Born in Hartford, Connecticut, Brown moved with her family ("all lawyers, except me") to La Jolla, near San Diego, at age 11. Her parents had begun learning folk guitar, which Brown started at 8, but by 10 she had discovered the banjo. "I was attracted to that rippling, pinging sound," she explained in a recent Sing Out! magazine cover article. "There's no reason why I chose the banjo--it's almost as if the banjo chose me."

Brown learned the three-finger picking style--using the thumb, index, and middle fingers in a roll pattern--that Earl Scruggs, whom Brown calls "the father of bluegrass banjo," popularized in the 1940s. Immersed in such sounds and disciplines, she was a misfit in the La Jolla high-school culture of skateboarding and surfing. But luckily, "Southern California was a real hotbed of bluegrass music when I was a teenager," she wrote in the liner notes for Fair Weather. The San Diego Bluegrass Club met at Shakey's Pizza Palace, with a stage and impromptu jams in the parking lot. "There's a Southern California tradition of pizza and bluegrass," Brown reveals. At 12, she met 11-year-old fiddler Stuart Duncan (now with the double-Grammy-winning Nashville Bluegrass Band); chauffeured by Duncan's father, the two prodigies toured and played festivals in the summertime and made a bluegrass album, Pre-Sequel, before Brown left for Harvard in 1980.

Two top pluckers on a three-finger roll: banjoists Alison Brown and Bela Fleck with their Grammys.
Two top pluckers on a three-finger roll: banjoists Alison Brown and Bela Fleck with their Grammys.
Scott Greis/Image Direct
Even so, "I never expected to be a musician," says Brown, noting that she has always had a practical turn of mind. But at Harvard, while concentrating in history and literature, she hosted a Saturday afternoon program called "Living Traditions in Bluegrass" on WHRB, and linked up musically with Will Carter '84, a bluegrass guitar player from West Virginia who lived across the hall from her during freshman year. They formed a group called Crimson Bluegrass. Brown also revived a band called Northern Lights, played with them at festivals and local venues like the Nameless Coffeehouse, and eventually recorded an album, Before the Fire Comes Down. In her spare time, she marched and played drum with the Harvard Band.

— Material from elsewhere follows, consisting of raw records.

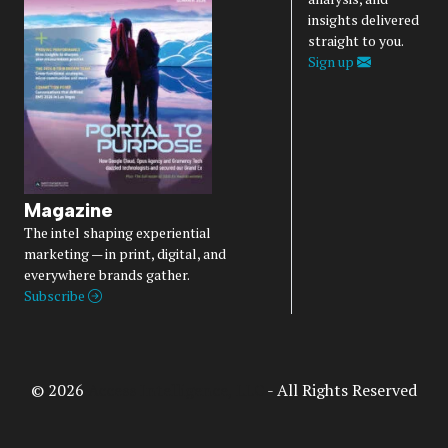
insights delivered
straight to you.
Sign up
Magazine
The intel shaping experiential
marketing — in print, digital, and
everywhere brands gather.
Subscribe
© 2026
Access Intelligence, LLC
- All Rights Reserved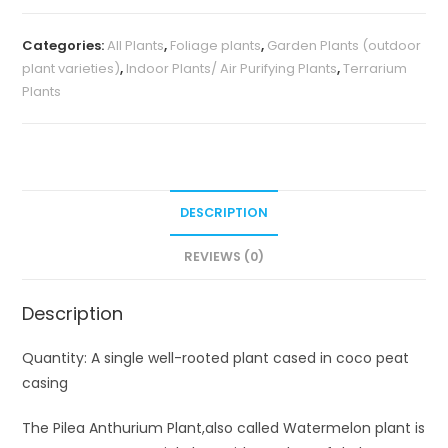
variegata/
Categories:
All Plants
,
Foliage plants
,
Garden Plants (outdoor
Watermelon
plant varieties)
,
Indoor Plants/ Air Purifying Plants
,
Terrarium
Pilea
Plants
quantity
DESCRIPTION
REVIEWS (0)
Description
Quantity: A single well-rooted plant cased in coco peat
casing
The Pilea Anthurium Plant,also called Watermelon plant is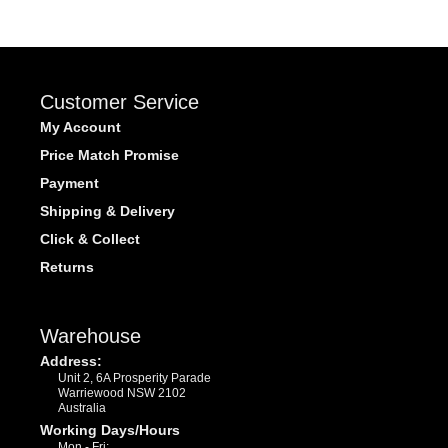
Customer Service
My Account
Price Match Promise
Payment
Shipping & Delivery
Click & Collect
Returns
Warehouse
Address:
Unit 2, 6A Prosperity Parade
Warriewood NSW 2102
Australia
Working Days/Hours
Mon - Fri: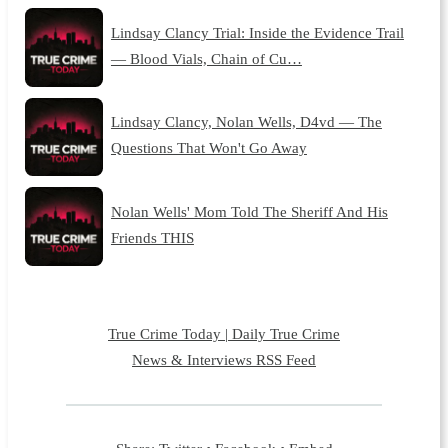
Lindsay Clancy Trial: Inside the Evidence Trail
— Blood Vials, Chain of Cu…
Lindsay Clancy, Nolan Wells, D4vd — The
Questions That Won't Go Away
Nolan Wells' Mom Told The Sheriff And His
Friends THIS
True Crime Today | Daily True Crime
News & Interviews RSS Feed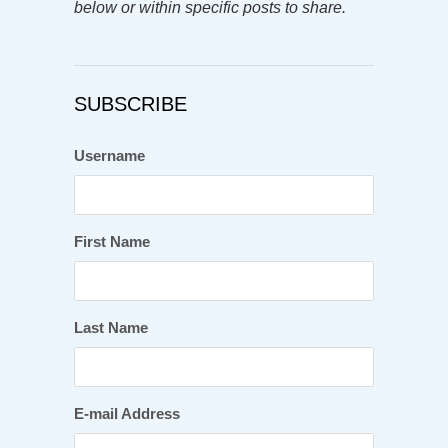
below or within specific posts to share.
SUBSCRIBE
Username
First Name
Last Name
E-mail Address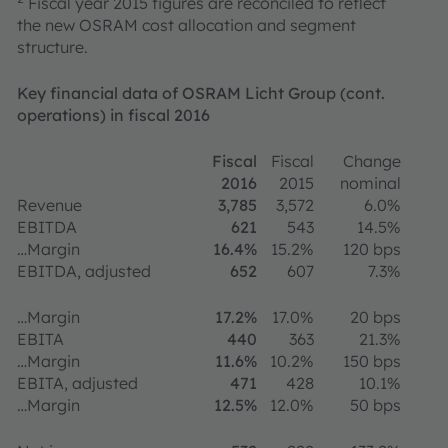
Fiscal year 2015 figures are reconciled to reflect
the new OSRAM cost allocation and segment
structure.
Key financial data of OSRAM Licht Group (cont.
operations) in fiscal 2016
Fiscal
Fiscal
Change
2016
2015
nominal
Revenue
3,785
3,572
6.0%
EBITDA
621
543
14.5%
…Margin
16.4%
15.2%
120 bps
EBITDA, adjusted
652
607
7.3%
…Margin
17.2%
17.0%
20 bps
EBITA
440
363
21.3%
…Margin
11.6%
10.2%
150 bps
EBITA, adjusted
471
428
10.1%
…Margin
12.5%
12.0%
50 bps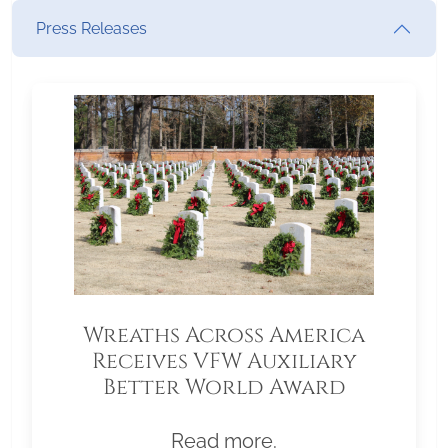
Press Releases
Wreaths Across America
Receives VFW Auxiliary
Better World Award
Read more.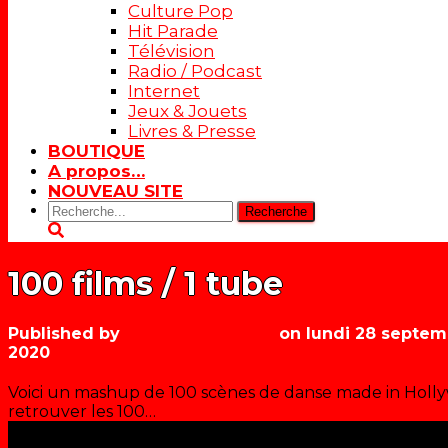
Culture Pop
Hit Parade
Télévision
Radio / Podcast
Internet
Jeux & Jouets
Livres & Presse
BOUTIQUE
A propos…
NOUVEAU SITE
Rechercher:
100 films / 1 tube
Published by
Les années récré
on
lundi 28 septem
2020
Voici un mashup de 100 scènes de danse made in Hollyw
retrouver les 100…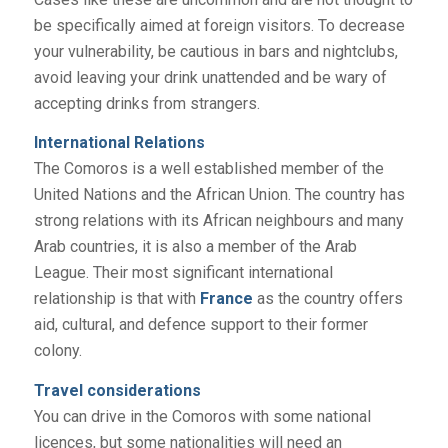
be specifically aimed at foreign visitors. To decrease
your vulnerability, be cautious in bars and nightclubs,
avoid leaving your drink unattended and be wary of
accepting drinks from strangers.
International Relations
The Comoros is a well established member of the
United Nations and the African Union. The country has
strong relations with its African neighbours and many
Arab countries, it is also a member of the Arab
League. Their most significant international
relationship is that with
France
as the country offers
aid, cultural, and defence support to their former
colony.
Travel considerations
You can drive in the Comoros with some national
licences, but some nationalities will need an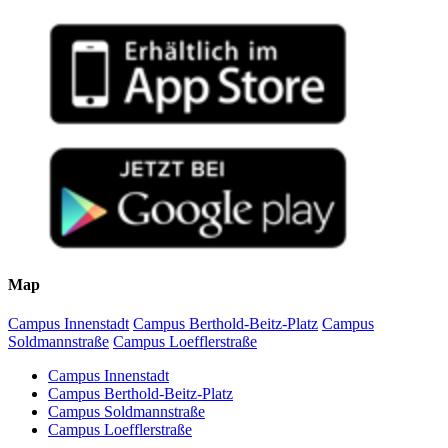
Map
Campus Innenstadt
Campus Berthold-Beitz-Platz
Campus
Soldmannstraße
Campus Loefflerstraße
Campus Innenstadt
Campus Berthold-Beitz-Platz
Campus Soldmannstraße
Campus Loefflerstraße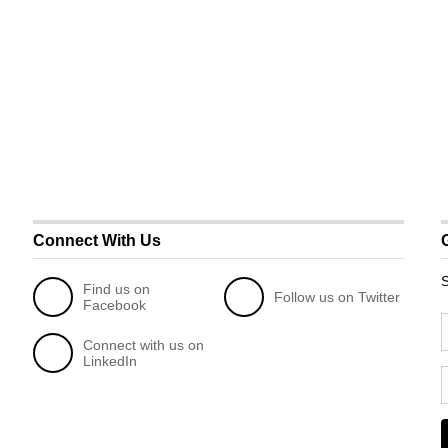
Connect With Us
S
Find us on
Follow us on Twitter
Facebook
Connect with us on
LinkedIn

In 1986, Brown earned an M.B.A. at UCLA. As a finance and marketing major, she had a brief internship with A & M Records. "That temporarily cured me of the desire to be in the music business," she says, laughing. "I didn't relate to the corporate culture. Musically I couldn't relate to their direction, either." But the business degree launched her two-year career as an investment banker.

Brown's post-Smith Barney exploratory hiatus segued into her current career when Alison Krauss, a precocious 16-year-old singer and fiddle player, offered a weekend job in her up-and-coming band, Union Station. "The first show I played with her was Sanders Theatre," Brown recalls. "It was the first time I ever played there." That weekend gig turned into a three-year stint; in 1990 Brown played on the Grammy-winning Krauss album I've Got That Old Feeling. The band often toured the bluegrass-roots country of southern Appalachia: Kentucky, Tennessee, North Carolina, Virginia. "We were playing for people to whom it's hot-time music," Brown recalls.

In 1990 Brown moved to Tennessee and in 1992 became the band leader for folk-pop artist Michelle Shocked. "People with Michelle were listening to more pop, R & B, and jazz," Brown says. "It was the first time I was in a band where people weren't fighting over the latest copy of Bluegrass Unlimited."

That experience fed Brown's interest in merging jazz and folk idioms with her quartet, which she formed in 1991. As in jazz, Brown explains, bluegrass solos are improvised, but "harmonically, bluegrass is really diatonic." Brown pushes limits: the bluegrass-focused Fair Weather, for example, includes covers of "Every Day I Write the Book," by pop icon Elvis Costello, and Fred Neil's "Everybody's Talkin'" from the film Midnight Cowboy. "I think that to a jazz audience, we'll always sound like folk artists, and to the folk people we'll sound jazzy," she says. "I think of myself as a folk musician. But I also play jazz guitar. And I like taking the banjo outside its conventional boundaries."